> LESETEXT
Humorkritik | September 2016

September 2016

Ist das Zeichen eines guten, eines wahren Scherzes nicht, daß er zugleich ein Vorschlag ist, ein Hinweis, eine Idee?
Peter Handke

Etikettenschlamp

Und damit zu einem zweiten Fall kühner Etikettierung, zur Anthologie »Die komischen deutschen Erzähler. 119 gewetzte Geschichten aus 400 Jahren« (Haffmans bei Zweitausendeins). Über das Wort »gewetzt« weiß ich nichts zu sagen, kann also nicht beurteilen, ob es angebracht oder verfehlt ist. Daß es sich um 119 Texte handelt: das ist gezähltermaßen richtig. Sonst aber stimmt an diesem vom alten Gerd Haffmans persönlich herausgegebenen und kuratierten Buch kaum etwas, fast: nichts.

(Aus einer Sammlung entnommene Daten)
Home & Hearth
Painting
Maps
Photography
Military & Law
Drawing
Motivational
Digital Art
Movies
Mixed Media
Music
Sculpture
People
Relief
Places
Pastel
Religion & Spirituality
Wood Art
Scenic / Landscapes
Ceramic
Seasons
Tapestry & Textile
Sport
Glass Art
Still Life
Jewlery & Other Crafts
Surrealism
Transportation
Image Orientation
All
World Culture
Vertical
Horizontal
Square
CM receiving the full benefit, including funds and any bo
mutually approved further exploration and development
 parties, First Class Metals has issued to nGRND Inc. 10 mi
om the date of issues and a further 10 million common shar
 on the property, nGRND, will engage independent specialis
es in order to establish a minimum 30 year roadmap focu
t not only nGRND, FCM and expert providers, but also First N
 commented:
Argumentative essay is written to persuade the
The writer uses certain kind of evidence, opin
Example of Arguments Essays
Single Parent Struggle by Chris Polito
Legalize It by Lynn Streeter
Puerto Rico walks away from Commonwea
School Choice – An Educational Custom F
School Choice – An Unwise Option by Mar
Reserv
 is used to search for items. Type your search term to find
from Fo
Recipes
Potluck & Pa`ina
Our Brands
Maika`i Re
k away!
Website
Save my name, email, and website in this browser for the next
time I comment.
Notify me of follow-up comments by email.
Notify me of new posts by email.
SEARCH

...

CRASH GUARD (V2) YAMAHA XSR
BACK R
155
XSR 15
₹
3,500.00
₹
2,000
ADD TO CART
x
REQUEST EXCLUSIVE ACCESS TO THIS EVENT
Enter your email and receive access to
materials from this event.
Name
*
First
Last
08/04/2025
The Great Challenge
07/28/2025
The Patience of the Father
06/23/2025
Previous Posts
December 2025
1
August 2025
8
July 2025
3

> ARBEITSAUFTRAG
Erkläre in ein bis drei Sätzen, warum der Lesetext nicht beurteilt, ob das Wort »gewetzt« im Untertitel der Anthologie angebracht oder verfehlt ist. Die Einträge spielen hierfür keine Rolle.

> LÖSUNG
Die Ich-Stimme des Lesetextes weiß über das Wort »gewetzt« nichts zu sagen. Deshalb kann sie nicht beurteilen, ob es angebracht oder verfehlt ist.